**Activity**
Rewrite the material from the line with "Bren Foster Kickboxing 3 (1:18)" up to and including the line with "JKD Kickboxing 2 (0:09)", changing "Kickboxing" to "Kick Boxing" and leaving everything else as it is.

Dataset excerpts:
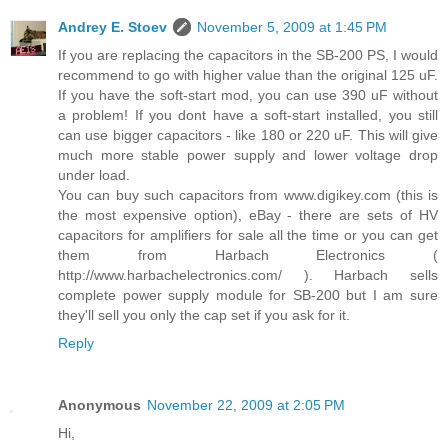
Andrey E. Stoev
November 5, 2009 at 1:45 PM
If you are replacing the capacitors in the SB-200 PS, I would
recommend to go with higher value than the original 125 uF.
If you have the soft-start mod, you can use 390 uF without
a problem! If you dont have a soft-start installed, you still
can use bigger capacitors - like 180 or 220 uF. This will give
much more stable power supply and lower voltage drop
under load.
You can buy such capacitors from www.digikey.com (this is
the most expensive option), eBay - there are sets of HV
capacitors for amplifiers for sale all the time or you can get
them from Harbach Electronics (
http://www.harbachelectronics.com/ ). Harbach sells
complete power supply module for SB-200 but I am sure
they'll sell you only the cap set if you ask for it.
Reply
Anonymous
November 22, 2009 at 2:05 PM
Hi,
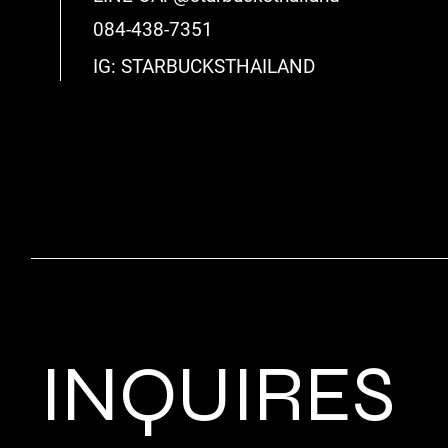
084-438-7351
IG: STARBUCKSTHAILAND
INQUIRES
--
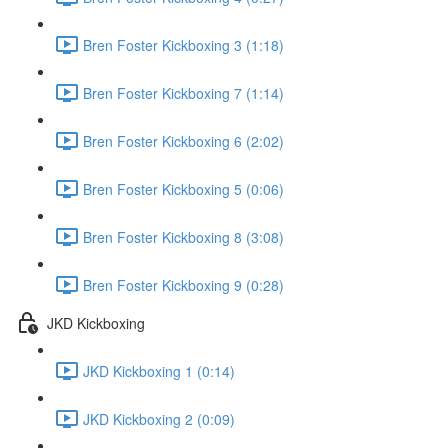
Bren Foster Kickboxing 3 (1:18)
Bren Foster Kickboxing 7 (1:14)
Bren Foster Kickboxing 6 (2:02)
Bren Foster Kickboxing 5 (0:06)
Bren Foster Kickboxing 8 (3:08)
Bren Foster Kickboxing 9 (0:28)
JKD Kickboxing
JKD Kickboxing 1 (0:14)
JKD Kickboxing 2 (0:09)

**Your response**
Bren Foster Kick Boxing 3 (1:18)
Bren Foster Kick Boxing 7 (1:14)
Bren Foster Kick Boxing 6 (2:02)
Bren Foster Kick Boxing 5 (0:06)
Bren Foster Kick Boxing 8 (3:08)
Bren Foster Kick Boxing 9 (0:28)
JKD Kick Boxing
JKD Kick Boxing 1 (0:14)
JKD Kick Boxing 2 (0:09)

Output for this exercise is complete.